As mentioned and explained before, I generally disrecommend total nitrosamines analyzer technology on peptides and this is supported by evaluation of ATNC data (published and unpublished) showing that often the risk for overestimating the possible presence for potent N-nitroso-compounds is too high, meaning that follow-up targeted testing was in many cases needed and complex to filter out both less potent nitroso compounds (like nitrosoprolines) and false positives. Only do this is you are well experienced with evaluating ATNC data on the equipment used (risk for detecting nitrite as well?) and are prepared to investigate significant positives for nitrosated compounds in general (while even in the targeted testing robustness limitations can apply as you will need to hydrolyse to test and need shown robustness on the individual amino acids first).

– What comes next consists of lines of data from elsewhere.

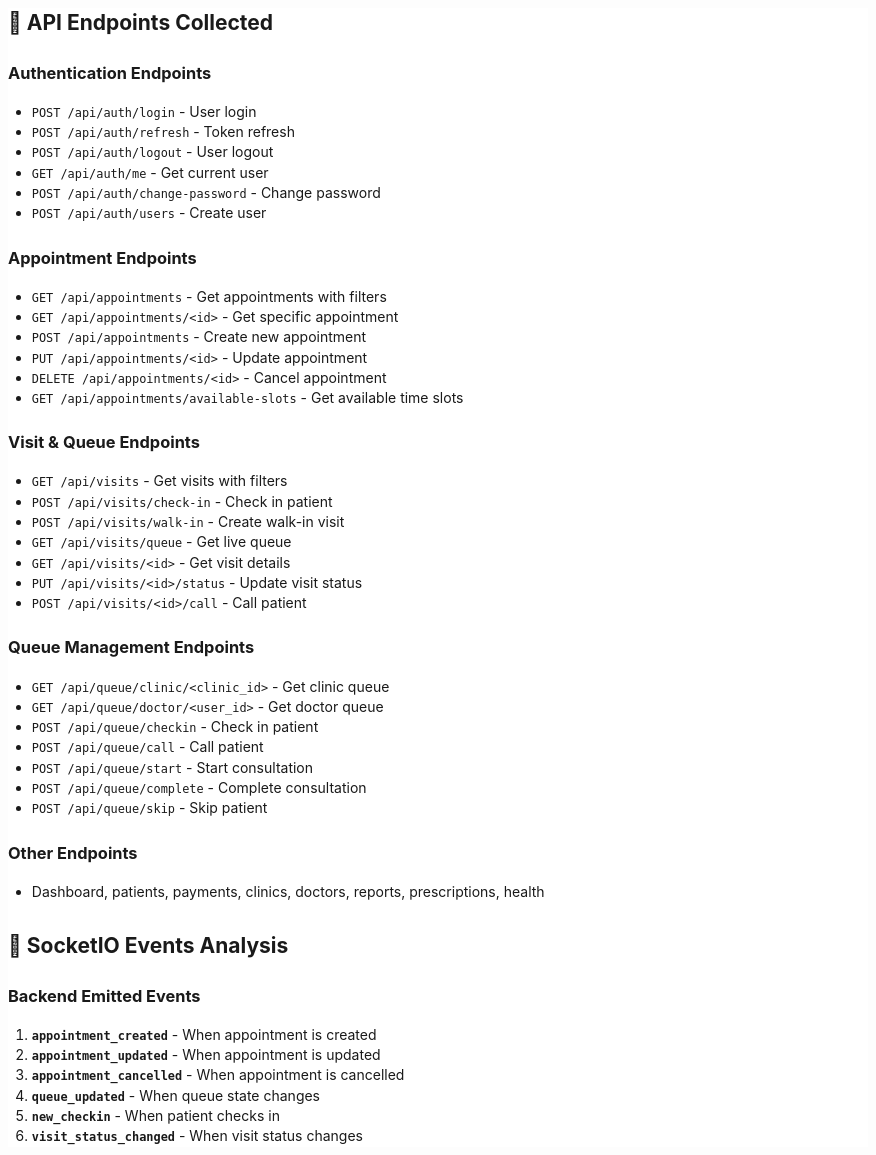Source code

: ## 🔌 API Endpoints Collected

### Authentication Endpoints
- `POST /api/auth/login` - User login
- `POST /api/auth/refresh` - Token refresh
- `POST /api/auth/logout` - User logout
- `GET /api/auth/me` - Get current user
- `POST /api/auth/change-password` - Change password
- `POST /api/auth/users` - Create user

### Appointment Endpoints
- `GET /api/appointments` - Get appointments with filters
- `GET /api/appointments/<id>` - Get specific appointment
- `POST /api/appointments` - Create new appointment
- `PUT /api/appointments/<id>` - Update appointment
- `DELETE /api/appointments/<id>` - Cancel appointment
- `GET /api/appointments/available-slots` - Get available time slots

### Visit & Queue Endpoints
- `GET /api/visits` - Get visits with filters
- `POST /api/visits/check-in` - Check in patient
- `POST /api/visits/walk-in` - Create walk-in visit
- `GET /api/visits/queue` - Get live queue
- `GET /api/visits/<id>` - Get visit details
- `PUT /api/visits/<id>/status` - Update visit status
- `POST /api/visits/<id>/call` - Call patient

### Queue Management Endpoints
- `GET /api/queue/clinic/<clinic_id>` - Get clinic queue
- `GET /api/queue/doctor/<user_id>` - Get doctor queue
- `POST /api/queue/checkin` - Check in patient
- `POST /api/queue/call` - Call patient
- `POST /api/queue/start` - Start consultation
- `POST /api/queue/complete` - Complete consultation
- `POST /api/queue/skip` - Skip patient

### Other Endpoints
- Dashboard, patients, payments, clinics, doctors, reports, prescriptions, health

## 📡 SocketIO Events Analysis

### Backend Emitted Events
1. **`appointment_created`** - When appointment is created
2. **`appointment_updated`** - When appointment is updated
3. **`appointment_cancelled`** - When appointment is cancelled
4. **`queue_updated`** - When queue state changes
5. **`new_checkin`** - When patient checks in
6. **`visit_status_changed`** - When visit status changes
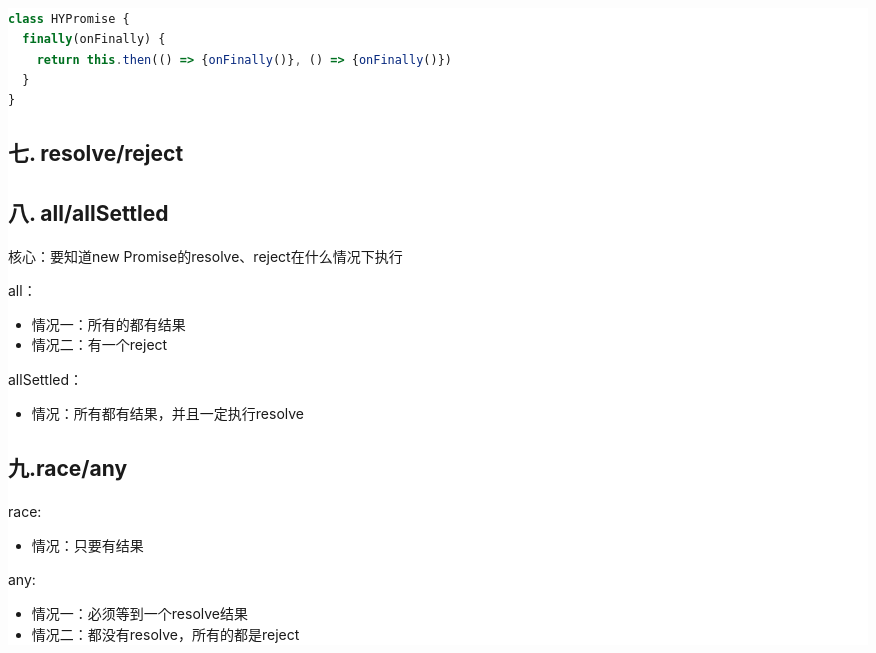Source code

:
 ```js
class HYPromise {
  finally(onFinally) {
    return this.then(() => {onFinally()}, () => {onFinally()})
  }
}
```



## 七. resolve/reject



## 八. all/allSettled

核心：要知道new Promise的resolve、reject在什么情况下执行

all：

* 情况一：所有的都有结果
* 情况二：有一个reject

allSettled：

* 情况：所有都有结果，并且一定执行resolve



## 九.race/any

race:

* 情况：只要有结果

any:

* 情况一：必须等到一个resolve结果
* 情况二：都没有resolve，所有的都是reject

As we are mostly discussing nitrosamines here:
If somebody is aware of an example where the ATNC positivity on a peptide was well predictive to the later tested nitrosamine positivity (thus (hydroxy)proline related) on sample, I’m interested!
(Similarly: any proven negative ATNC’s on peptides?)

Thanks for your detailed answers into the topic. If we could define a common ground, what I could say is that there is enough evidence to dismiss the risk with a solid scientific but pragmatic background (e.g., regulators acceptance on -tive in-vivo results for proline, etc.).

For the sake of science I would love someone to do an study of nitrosation of gelatin capsules and its implications. But, pragmatically speaking I think resources (much more when are kind of strictly limited) should be more directed other well known nitrosamine root causes. To avoid drowning in a glass of water.

Or maybe, some months/years from now someone do the study and we find gelatin is a nitrosamine mess (full of meaningful mutagenic nitrosamines, etc). That is the kind of uncertainty the nitrosamine topics have behind. But until now, evidence (althought of course not abundant) I may say, indicates otherwise.